Assuming \({\bar{\kappa }}=q\) is a nonzero constant, from (23) we have \(q=-\cos \phi \). Hence, we get \(0<\vert q \vert <1\) and \(\sin \phi =\pm \sqrt{1-q^2}\). Thus,

$$\begin{aligned} X=-q, \quad Y=\pm \sqrt{1-q^2}. \end{aligned}$$

In case \(\vert q \vert =1\), we have \(\sin \phi =0\). This implies that \(y(s)>0\) is a constant. Namely \({\bar{\gamma }}\) is a horizontal line. The arc length parametrization is given by

$$\begin{aligned} x(s)=\pm y_{0}s+x_{0}, \quad y(s)=y_0>0. \end{aligned}$$

Thus, \({\underline{\gamma }}\) is a horizontal line in the upper half plane.

Next, if \(0<\vert q \vert <1\), then we have \(\sin \phi \not =0\). Moreover since

$$\begin{aligned} \frac{dx}{ds}=y\cos \phi , \quad \frac{dy}{ds}=y\sin \phi , \end{aligned}$$

we get

$$\begin{aligned} \frac{dy}{ds}=\pm y \sqrt{1-q^2},\quad \frac{dx}{dy}=\cot \phi =\frac{\mp q}{\sqrt{1-q^2}}. \end{aligned}$$

Thus, we have the arc length parametrization

$$\begin{aligned} x=\frac{\mp q y_0}{\sqrt{1-q^2}}\,\left( \exp (\pm \sqrt{1-q^2}\,s)-1 \right) +x_0, \quad y=y_0 \exp (\pm \sqrt{1-q^2}\,s),\quad y_0>0. \end{aligned}$$

where \(x(0)=x_0\) and \(y(0)=y_0\).
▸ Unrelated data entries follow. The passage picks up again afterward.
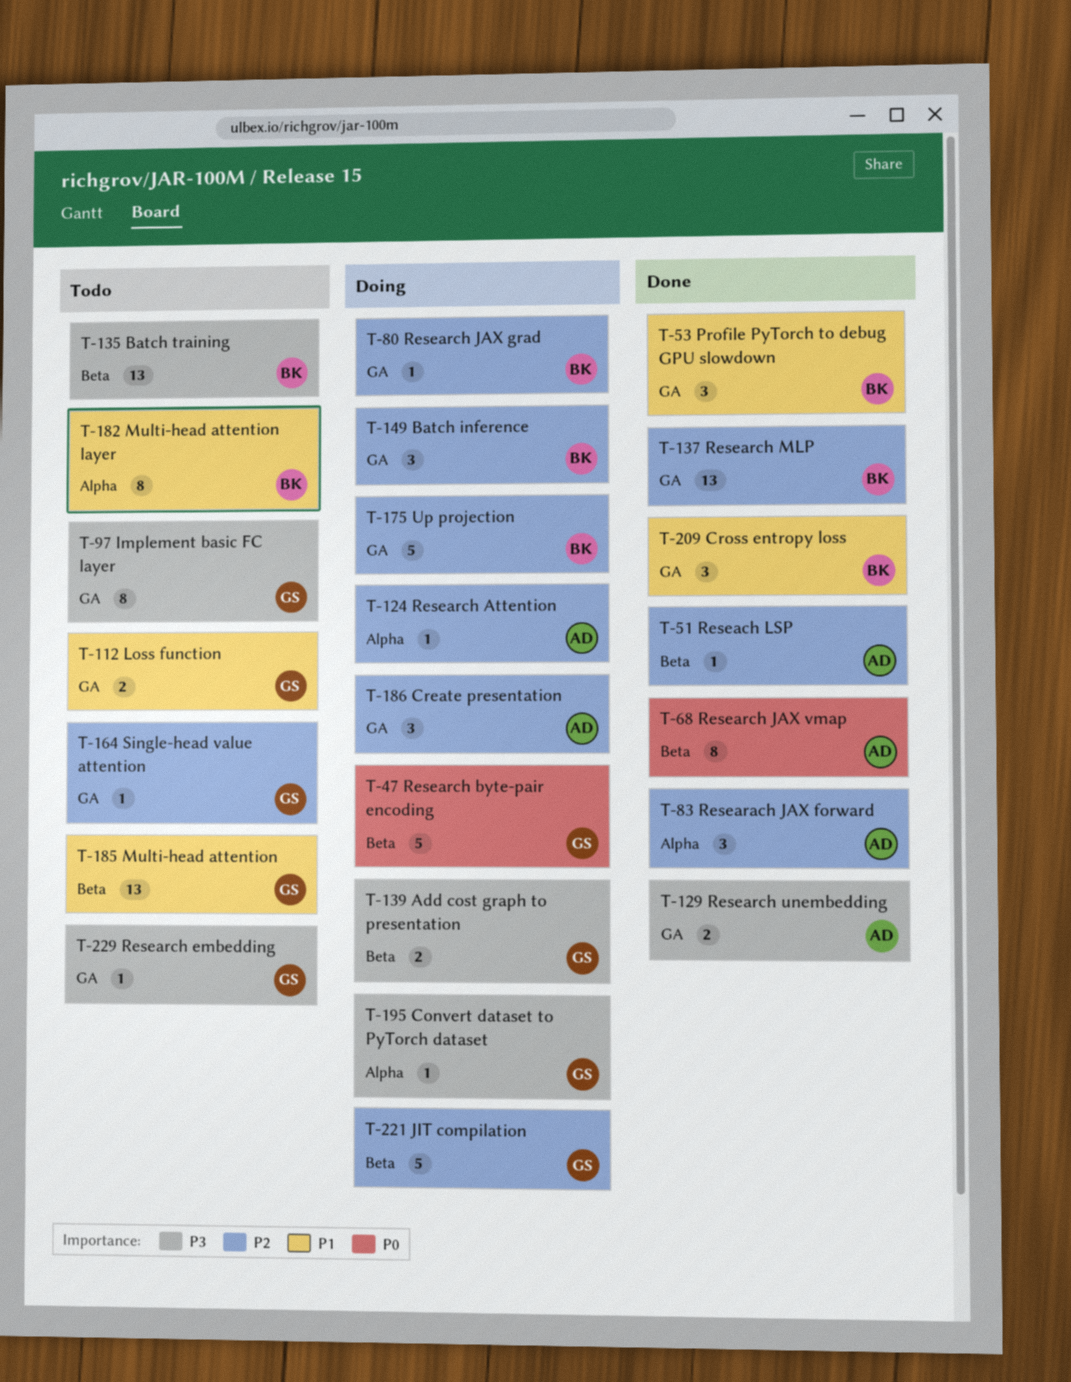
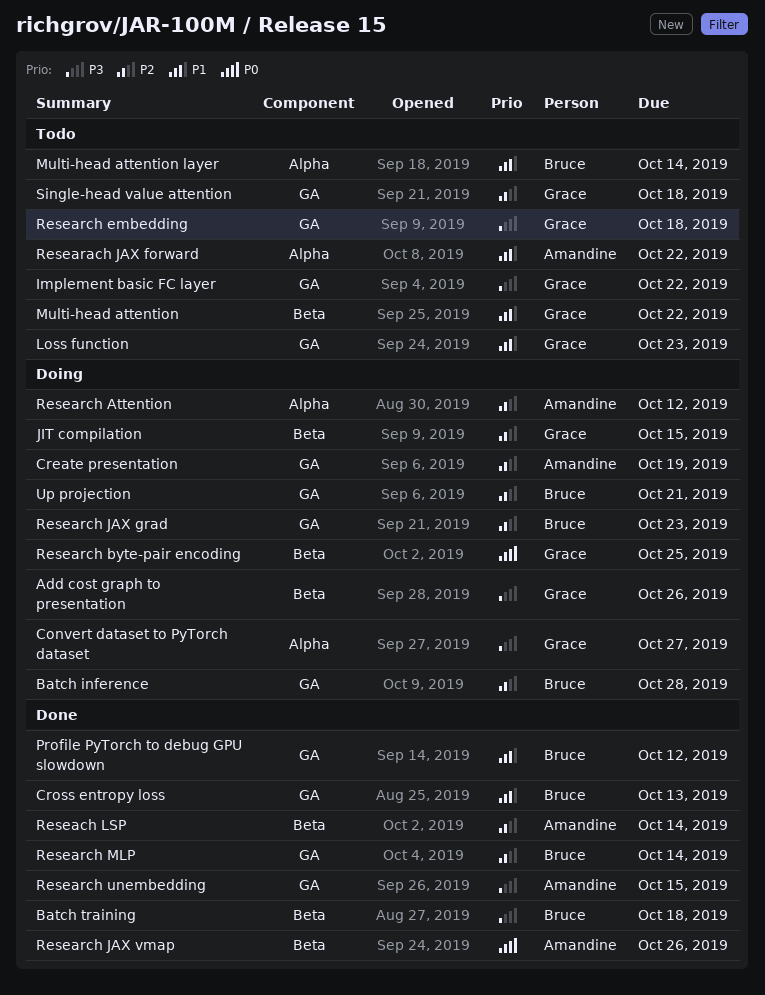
Batch training, status: Todo -> Done
Researach JAX forward, status: Done -> Todo
Researach JAX forward, priority: P2 -> P1

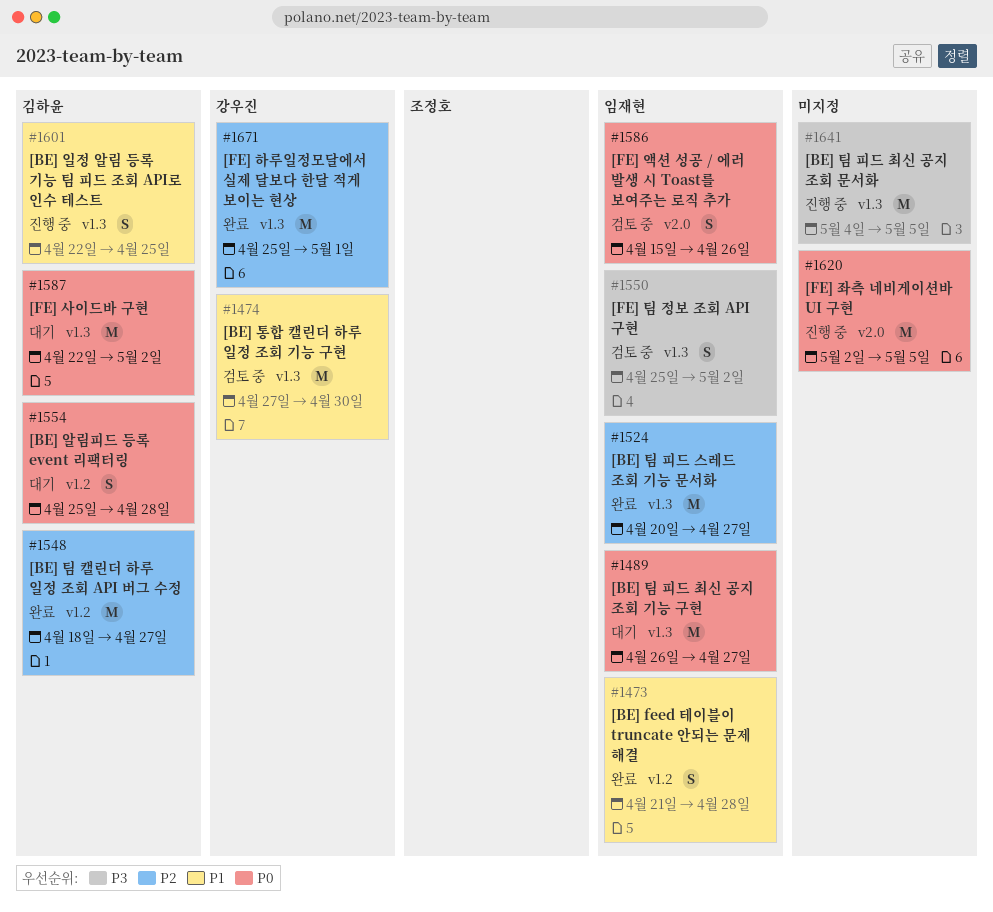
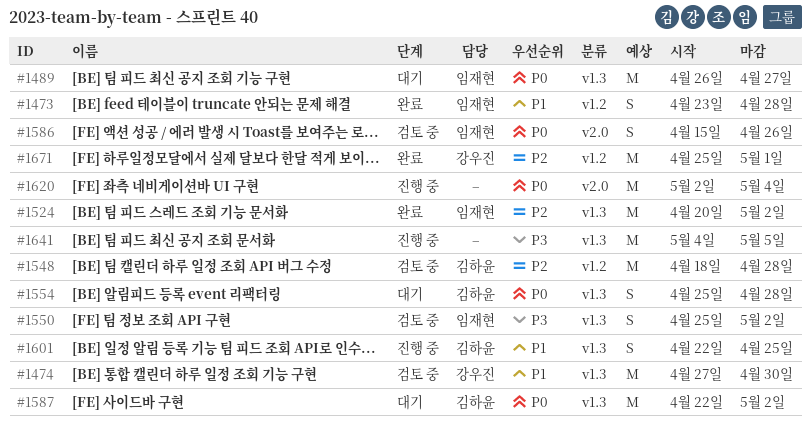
#1473, start: Apr 21 -> Apr 23
#1524, due: Apr 27 -> May 2
#1548, status: 완료 -> 검토 중
#1548, due: Apr 27 -> Apr 28
#1554, label: v1.2 -> v1.3
#1620, due: May 5 -> May 4
#1671, label: v1.3 -> v1.2

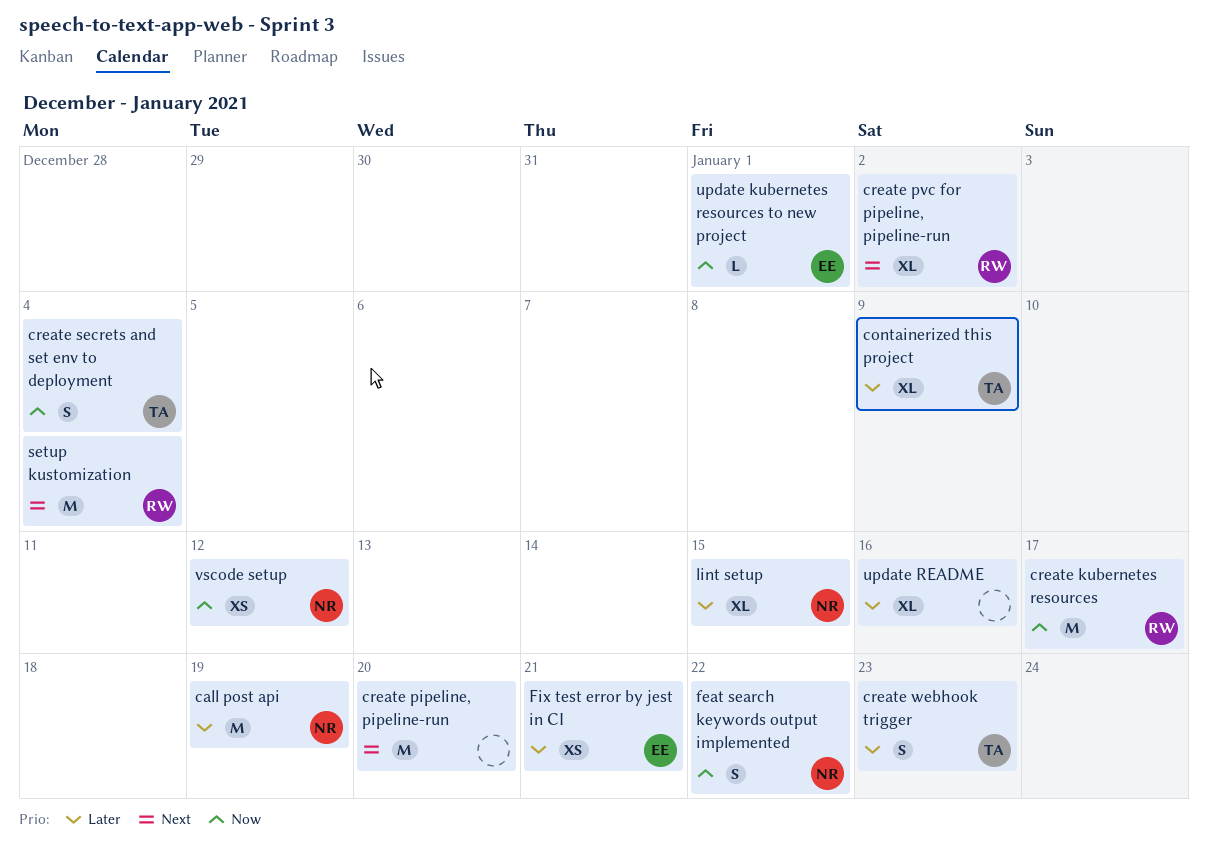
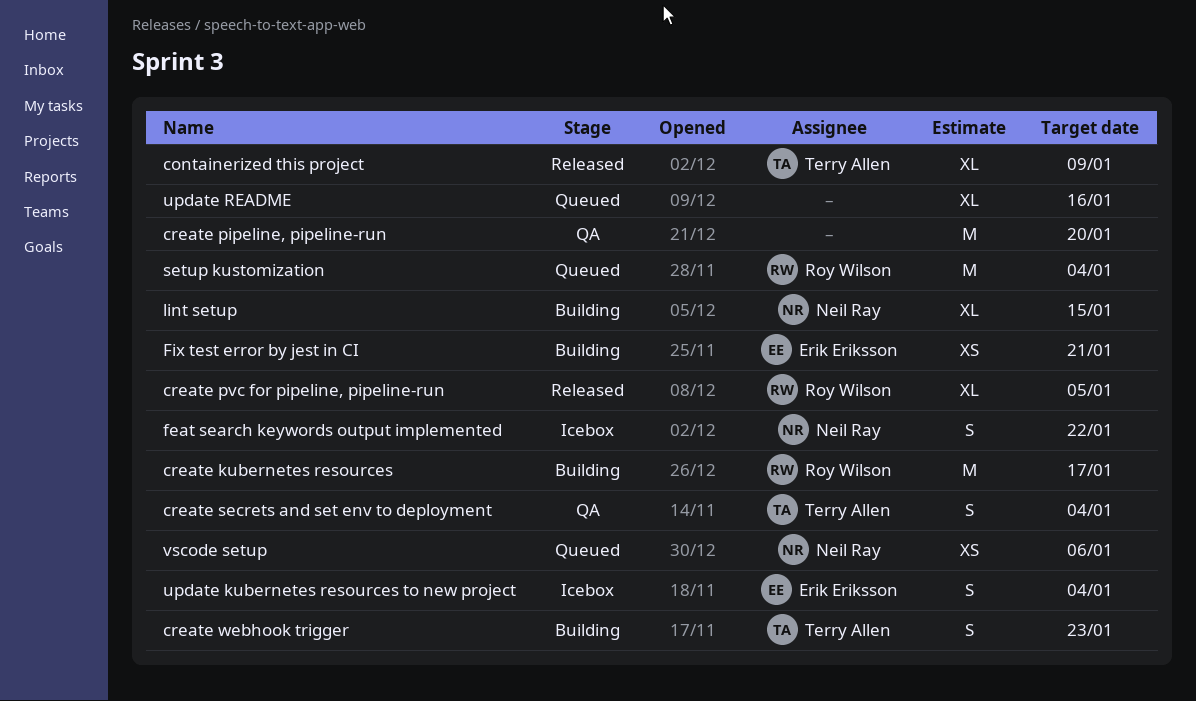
call post api: present -> none
create pvc for pipeline, pipeline-run, due: Jan 2 -> Jan 5
update kubernetes resources to new project, estimate: L -> S
update kubernetes resources to new project, due: Jan 1 -> Jan 4
vscode setup, due: Jan 12 -> Jan 6

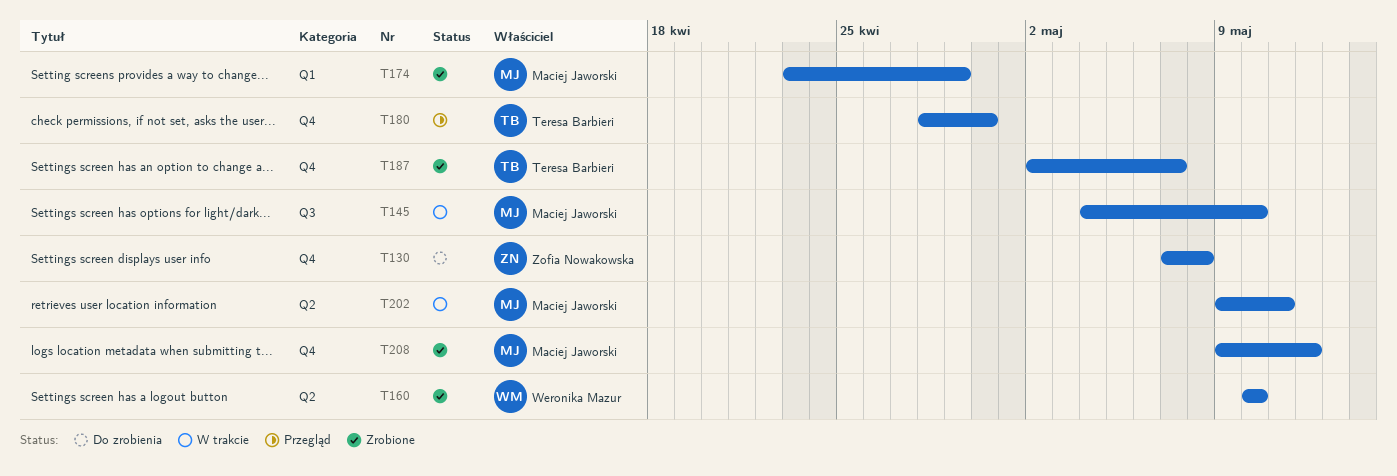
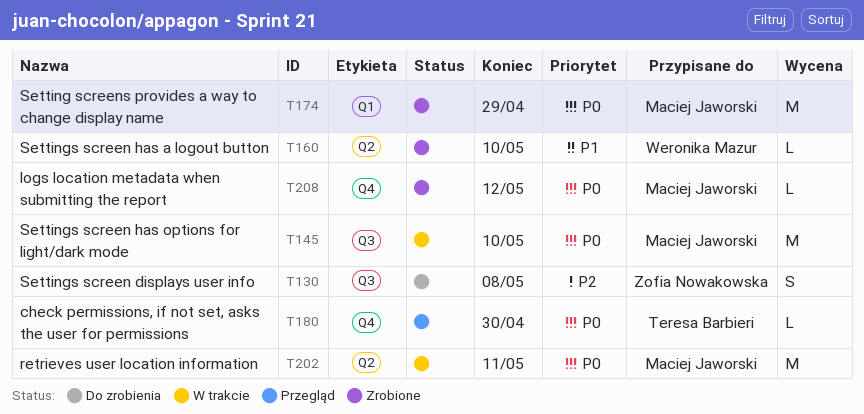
T130, label: Q4 -> Q3
T187: present -> none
The Kähler magnetic trajectory is an oblique half line \(\sqrt{1-q^2}x=\pm q(y-y_0)\).

1.2.2 B.2.2 The Case \(\phi \) is Non-constant

Assuming again \({\bar{\kappa }}=q=const\ne 0\), from (23) we have

$$\begin{aligned} \frac{d\phi }{ds}=-q-\cos \phi \end{aligned}$$

Combining this with

$$\begin{aligned} \frac{dx}{ds}=y\cos \phi , \quad \frac{dy}{ds}=y\sin \phi , \end{aligned}$$

we get

$$\begin{aligned} \frac{dy}{d\phi } =\frac{dy}{ds}\frac{ds}{d\phi } =-\frac{y\sin \phi }{q+\cos \phi }. \end{aligned}$$

This is rewritten as

$$\begin{aligned} \frac{dy}{y} =-\frac{\sin \phi }{q+\cos \phi }\,d\phi . \end{aligned}$$

Integrating this equation, we get

$$\begin{aligned} \ln y=\int \frac{-\sin \phi }{q+\cos \phi }\,d\phi =\ln \vert q+\cos \phi \vert +C. \end{aligned}$$

Thus, we have

$$\begin{aligned} y=\pm r(q+\cos \phi ),\quad r>0. \end{aligned}$$

Next, the x-coordinate is computed as

$$\begin{aligned} x= & {} \int \frac{dx}{d\phi }\,d\phi = \int \frac{dx}{ds}\frac{ds}{d\phi }\,d\phi =\int \frac{y\cos \phi }{-q-\cos \phi }d\phi = \\= & {} \int \frac{r(-q-\cos \phi )\cos \phi }{-q-\cos \phi }d\phi =r\sin \phi +a. \end{aligned}$$

Henceforth, the Riemannian circle \({\bar{\gamma }}(s)=(x(s),y(s))\) is parameterized as:

$$\begin{aligned} x=a+r\sin \phi ,\quad y=\pm r(q+\cos \phi ). \end{aligned}$$

The image of this curve is a part of Euclidean circle

$$\begin{aligned} (x-a)^2+(y\pm rq)^{2}=r^2. \end{aligned}$$

Since \(y>0\), the whole image of this curve is contained in \(\mathbb {H}\) when and only when \(\vert q \vert >1\). In case \(\vert q \vert =1\), the curve is a horocycle, that is, a circle tangent to the ideal boundary without the tangent point.